# Help save Video stream to HDD



## slugger (Feb 8, 2011)

I need to download & save the video streams from this site on to my HDD

Live webcast of Aero India 2011 International Seminar

All my current methods of catching the stream has failed me

1. Flashgot

2. Grab++ [Orbit Downloader]

3. URL Snooper + RMTPDump

URL Snooper gave me this as a URL for one of the videos

rtmp://flashmedia.nic.in:80/aeroindiavod/mp4:innsptech.f4v&poster=*osmf.org/images/poster_cathy_fmp.jpg&autoPlay=true

If anybody has been able to save the stream, then please let me know how you did it - please don't suggest a screen capture though - i waste the whole day seeing the video get buffered - horrible speeds i have

Also saving the stream will not involve any breaking of laws, as the lectures are not protected by any copyright laws

Preferably, please suggest me those methods you have tried out yourself with the videos on this site & have found it to be working.

Thanks


----------



## nims11 (Feb 8, 2011)

search for the "video download helper" plugin for Firefox. i use it to download any videos from any webpage.


----------



## pauldmps (Feb 8, 2011)

^^ Yes it should work unless it is protected (which is probably not the case here).

I would suggest that you install IDM & then download the video by clicking the corner button. It gives better speeds. 

Good luck.


----------



## slugger (Feb 8, 2011)

*@nims11*
I got the DownloadHelper plugin installed, but the 3-colored icon does not get animated even after the video starts - its stays greyed

*@pauldmps*

will install IDM & see if it works - thanks

not working 

i get no box even after the video starts playing.

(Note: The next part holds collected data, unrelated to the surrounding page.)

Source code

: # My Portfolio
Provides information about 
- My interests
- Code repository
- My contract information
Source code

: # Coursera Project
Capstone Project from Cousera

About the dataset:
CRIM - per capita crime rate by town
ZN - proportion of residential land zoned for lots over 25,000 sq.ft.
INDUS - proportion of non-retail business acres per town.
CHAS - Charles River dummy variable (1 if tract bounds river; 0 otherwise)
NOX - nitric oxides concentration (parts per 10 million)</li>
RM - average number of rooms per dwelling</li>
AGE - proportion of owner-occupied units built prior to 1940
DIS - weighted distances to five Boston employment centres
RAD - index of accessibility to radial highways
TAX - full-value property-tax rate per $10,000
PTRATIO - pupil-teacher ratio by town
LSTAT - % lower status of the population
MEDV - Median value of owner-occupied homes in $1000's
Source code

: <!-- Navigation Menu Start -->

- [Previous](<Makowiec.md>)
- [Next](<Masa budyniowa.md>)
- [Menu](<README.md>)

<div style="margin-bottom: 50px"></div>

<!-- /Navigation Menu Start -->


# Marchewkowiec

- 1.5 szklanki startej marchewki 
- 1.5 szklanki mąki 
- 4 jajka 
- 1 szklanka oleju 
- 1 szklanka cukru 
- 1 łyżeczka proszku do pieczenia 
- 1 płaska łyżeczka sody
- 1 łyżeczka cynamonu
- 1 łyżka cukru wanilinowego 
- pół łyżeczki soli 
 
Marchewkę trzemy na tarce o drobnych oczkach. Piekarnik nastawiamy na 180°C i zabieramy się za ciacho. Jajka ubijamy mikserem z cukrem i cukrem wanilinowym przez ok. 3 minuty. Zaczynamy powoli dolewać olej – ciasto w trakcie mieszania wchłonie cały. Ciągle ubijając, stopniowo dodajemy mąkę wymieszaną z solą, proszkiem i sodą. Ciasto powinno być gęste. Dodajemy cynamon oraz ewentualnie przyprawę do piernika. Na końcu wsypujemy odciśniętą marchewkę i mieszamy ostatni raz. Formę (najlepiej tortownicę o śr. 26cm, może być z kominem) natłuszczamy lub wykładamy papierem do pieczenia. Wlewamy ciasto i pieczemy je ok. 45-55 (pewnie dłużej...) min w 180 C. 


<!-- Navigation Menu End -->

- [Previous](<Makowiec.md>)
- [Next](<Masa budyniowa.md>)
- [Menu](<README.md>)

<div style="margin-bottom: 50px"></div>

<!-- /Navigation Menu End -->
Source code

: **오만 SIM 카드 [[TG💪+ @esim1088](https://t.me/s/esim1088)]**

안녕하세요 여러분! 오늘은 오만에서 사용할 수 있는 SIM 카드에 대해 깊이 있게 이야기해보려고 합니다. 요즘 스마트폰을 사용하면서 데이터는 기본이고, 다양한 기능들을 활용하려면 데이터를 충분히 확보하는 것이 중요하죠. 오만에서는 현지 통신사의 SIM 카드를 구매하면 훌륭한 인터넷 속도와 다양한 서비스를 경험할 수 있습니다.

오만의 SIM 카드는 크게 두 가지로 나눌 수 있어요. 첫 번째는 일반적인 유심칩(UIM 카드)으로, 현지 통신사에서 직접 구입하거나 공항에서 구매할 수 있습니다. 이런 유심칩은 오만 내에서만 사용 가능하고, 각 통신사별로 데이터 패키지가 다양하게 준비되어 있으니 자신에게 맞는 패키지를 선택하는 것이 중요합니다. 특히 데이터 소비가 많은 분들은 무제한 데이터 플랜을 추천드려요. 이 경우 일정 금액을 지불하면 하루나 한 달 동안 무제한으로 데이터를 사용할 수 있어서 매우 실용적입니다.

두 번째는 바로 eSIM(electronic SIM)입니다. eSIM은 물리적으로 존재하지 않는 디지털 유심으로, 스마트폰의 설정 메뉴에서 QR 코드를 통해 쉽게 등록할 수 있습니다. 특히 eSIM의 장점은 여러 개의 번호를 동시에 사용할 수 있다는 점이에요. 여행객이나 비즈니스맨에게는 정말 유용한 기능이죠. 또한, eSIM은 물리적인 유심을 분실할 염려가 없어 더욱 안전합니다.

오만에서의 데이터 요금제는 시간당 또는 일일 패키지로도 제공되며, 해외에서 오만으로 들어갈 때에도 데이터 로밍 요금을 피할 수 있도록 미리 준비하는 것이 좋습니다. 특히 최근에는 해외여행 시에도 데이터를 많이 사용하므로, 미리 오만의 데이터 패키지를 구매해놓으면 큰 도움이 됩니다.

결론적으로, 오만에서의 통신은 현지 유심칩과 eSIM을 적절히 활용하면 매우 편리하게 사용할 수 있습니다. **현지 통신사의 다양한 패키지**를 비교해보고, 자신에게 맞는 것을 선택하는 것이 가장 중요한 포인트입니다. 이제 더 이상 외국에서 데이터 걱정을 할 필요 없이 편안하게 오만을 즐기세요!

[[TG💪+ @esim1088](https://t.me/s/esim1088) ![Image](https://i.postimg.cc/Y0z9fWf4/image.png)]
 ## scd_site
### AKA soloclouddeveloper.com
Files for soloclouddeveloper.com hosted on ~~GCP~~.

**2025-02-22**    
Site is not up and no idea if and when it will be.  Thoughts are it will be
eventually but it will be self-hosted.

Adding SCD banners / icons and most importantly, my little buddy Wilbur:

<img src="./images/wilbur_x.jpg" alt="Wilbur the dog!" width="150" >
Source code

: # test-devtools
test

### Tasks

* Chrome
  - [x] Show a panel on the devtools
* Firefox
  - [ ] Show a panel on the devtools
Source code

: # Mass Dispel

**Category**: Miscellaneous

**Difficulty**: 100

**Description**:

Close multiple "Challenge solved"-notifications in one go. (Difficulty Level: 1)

So i right click & then select download FLV option & then i get this message box

*img203.imageshack.us/img203/7703/idmfail.gif


anyway according to the rmtp link i had posted earlier, the video stream is a mp4 file & not flv


Can't download the stream - please help 

Thanks


----------



## Pratul_09 (Feb 15, 2011)

sorry for being late.

you can try replay media catcher from applian.com, its capable of catching web stream dumper also for hard to detect media.


----------



## slugger (Feb 24, 2011)

RTMPDump is good to go - all freeware

Server issues when i was trying - coincidence.

thanks for the replies


----------